Scaling Statistics: Incremental Customary Deviation in SQL with dbt | by Yuval Gorchover | Jan, 2025

January 2, 2025
0khns0 Djocjfzxyr.jpeg

Constructing Data Graphs with LLM Graph Transformer | by Tomaz Bratanic | Nov, 2024

November 5, 2024

EDITOR'S PICK

Unnamed 2025 01 20t222019.011.jpg

BC.GAME Unveils Wukong Slot and ‘Wukong Gold Legend’ Occasion with Unique Rewards and 1 BTC Prize Pool

January 20, 2025
Cerebras Deepseek 2 1 0125.png

Cerebras Stories Quickest DeepSeek R1 Distill Llama 70B Inference

February 5, 2025
Chatgpt image jun 15 2025 08 46 04 pm.jpg

LLM-as-a-Choose: A Sensible Information | In direction of Information Science

June 21, 2025
Eth cb 9.jpg

ETH Promote-Off? Whales Transfer $69M as Taker Quantity Plunges

August 6, 2025

About Us

Welcome to News AI World, your go-to source for the latest in artificial intelligence news and developments.

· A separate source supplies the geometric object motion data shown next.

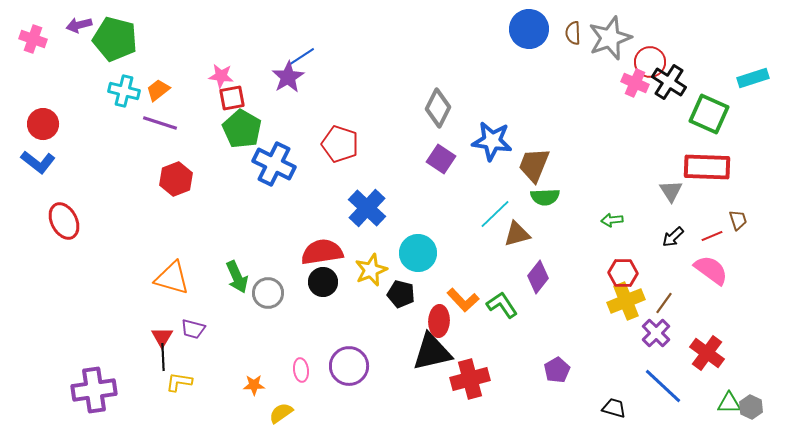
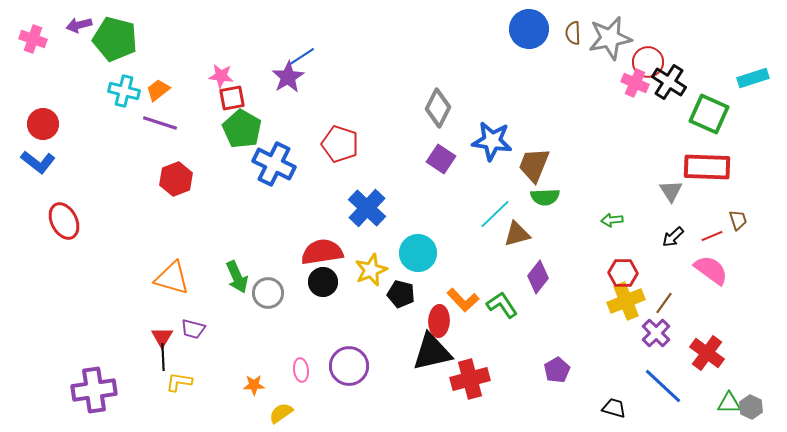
gray star at (610, 38): rotated 9 degrees clockwise
red circle at (650, 62): moved 2 px left
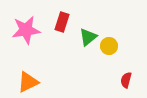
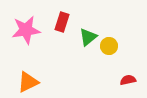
red semicircle: moved 2 px right; rotated 63 degrees clockwise
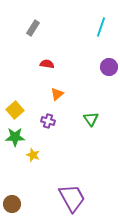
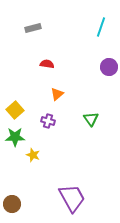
gray rectangle: rotated 42 degrees clockwise
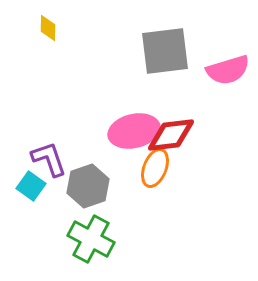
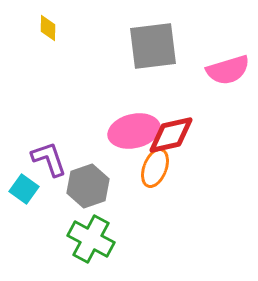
gray square: moved 12 px left, 5 px up
red diamond: rotated 6 degrees counterclockwise
cyan square: moved 7 px left, 3 px down
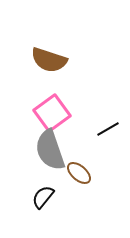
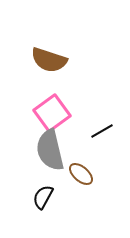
black line: moved 6 px left, 2 px down
gray semicircle: rotated 6 degrees clockwise
brown ellipse: moved 2 px right, 1 px down
black semicircle: rotated 10 degrees counterclockwise
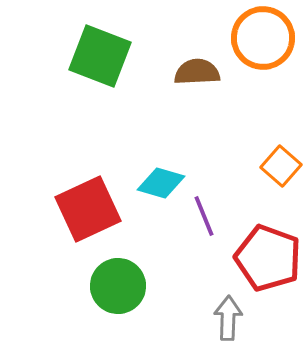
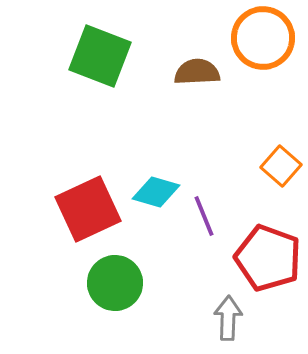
cyan diamond: moved 5 px left, 9 px down
green circle: moved 3 px left, 3 px up
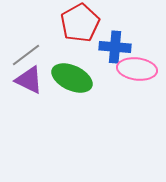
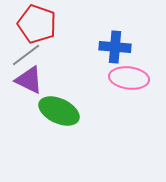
red pentagon: moved 43 px left, 1 px down; rotated 24 degrees counterclockwise
pink ellipse: moved 8 px left, 9 px down
green ellipse: moved 13 px left, 33 px down
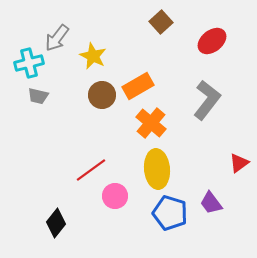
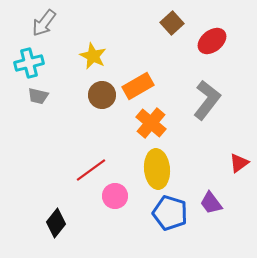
brown square: moved 11 px right, 1 px down
gray arrow: moved 13 px left, 15 px up
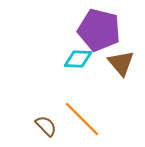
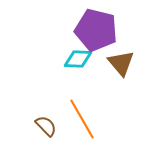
purple pentagon: moved 3 px left
orange line: rotated 15 degrees clockwise
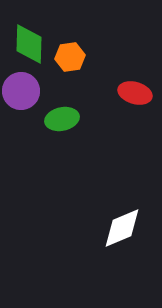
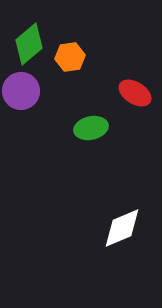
green diamond: rotated 48 degrees clockwise
red ellipse: rotated 16 degrees clockwise
green ellipse: moved 29 px right, 9 px down
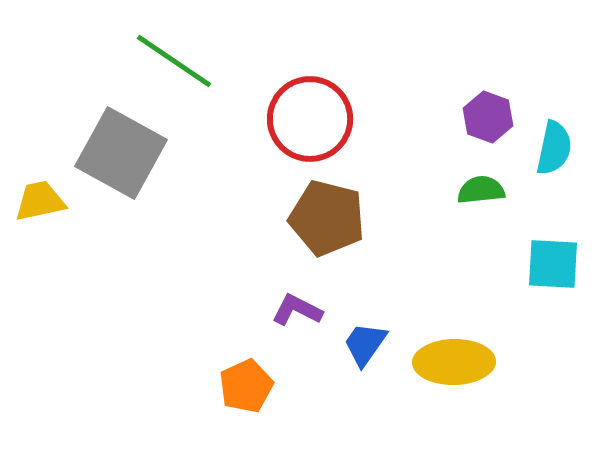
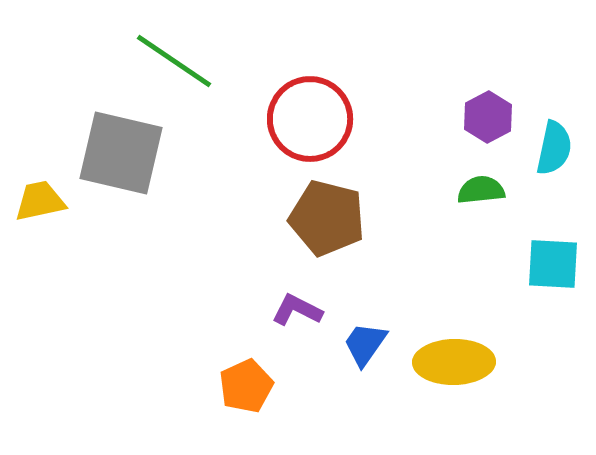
purple hexagon: rotated 12 degrees clockwise
gray square: rotated 16 degrees counterclockwise
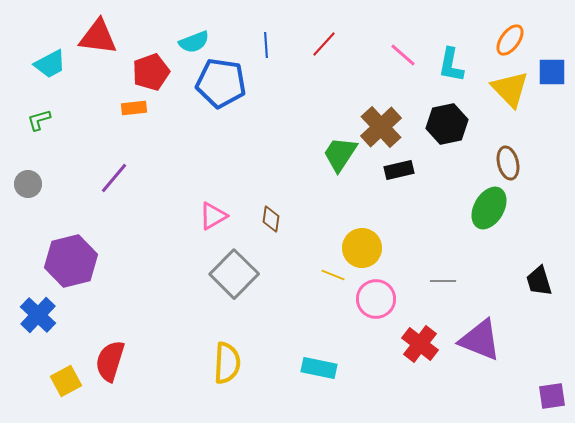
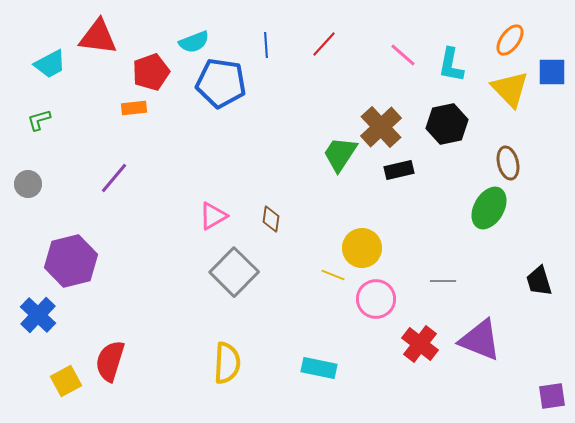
gray square: moved 2 px up
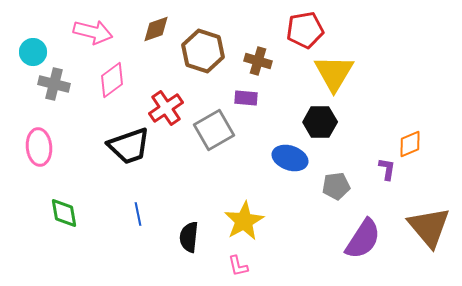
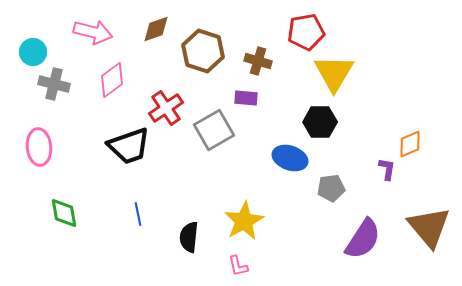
red pentagon: moved 1 px right, 2 px down
gray pentagon: moved 5 px left, 2 px down
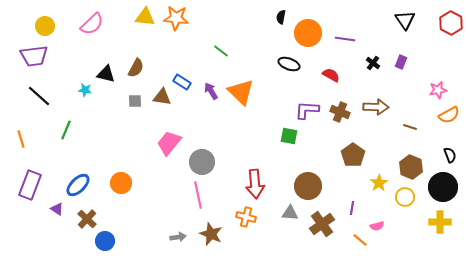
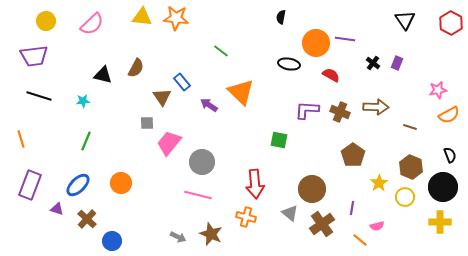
yellow triangle at (145, 17): moved 3 px left
yellow circle at (45, 26): moved 1 px right, 5 px up
orange circle at (308, 33): moved 8 px right, 10 px down
purple rectangle at (401, 62): moved 4 px left, 1 px down
black ellipse at (289, 64): rotated 10 degrees counterclockwise
black triangle at (106, 74): moved 3 px left, 1 px down
blue rectangle at (182, 82): rotated 18 degrees clockwise
cyan star at (85, 90): moved 2 px left, 11 px down; rotated 16 degrees counterclockwise
purple arrow at (211, 91): moved 2 px left, 14 px down; rotated 24 degrees counterclockwise
black line at (39, 96): rotated 25 degrees counterclockwise
brown triangle at (162, 97): rotated 48 degrees clockwise
gray square at (135, 101): moved 12 px right, 22 px down
green line at (66, 130): moved 20 px right, 11 px down
green square at (289, 136): moved 10 px left, 4 px down
brown circle at (308, 186): moved 4 px right, 3 px down
pink line at (198, 195): rotated 64 degrees counterclockwise
purple triangle at (57, 209): rotated 16 degrees counterclockwise
gray triangle at (290, 213): rotated 36 degrees clockwise
gray arrow at (178, 237): rotated 35 degrees clockwise
blue circle at (105, 241): moved 7 px right
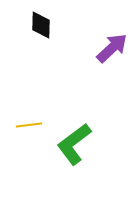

Our mission is to deliver comprehensive and insightful coverage of the rapidly evolving AI landscape, keeping you informed about breakthroughs, trends, and the transformative impact of AI technologies across industries.

Categories

  • Artificial Intelligence
  • ChatGPT
  • Crypto Coins
  • Data Science
  • Machine Learning

Recent Posts

  • OpenAI and Broadcom to Deploy 10 GW of OpenAI-Designed AI Accelerators
  • Cardano Consumers Push Onerous  — Charles Hoskinson Dismisses ‘Ethereum Killer’ Discuss, Altcoins Shift ⋆ ZyCrypto
  • Statistical Methodology mcRigor Enhances the Rigor of Metacell Partitioning in Single-Cell Information Evaluation
  • Home
  • About Us
  • Contact Us
  • Disclaimer
  • Privacy Policy

© 2024 Newsaiworld.com. All rights reserved.

No Result
View All Result
  • Home
  • Artificial Intelligence
  • ChatGPT
  • Data Science
  • Machine Learning
  • Crypto Coins
  • Contact Us

© 2024 Newsaiworld.com. All rights reserved.

Are you sure want to unlock this post?
Unlock left : 0
Are you sure want to cancel subscription?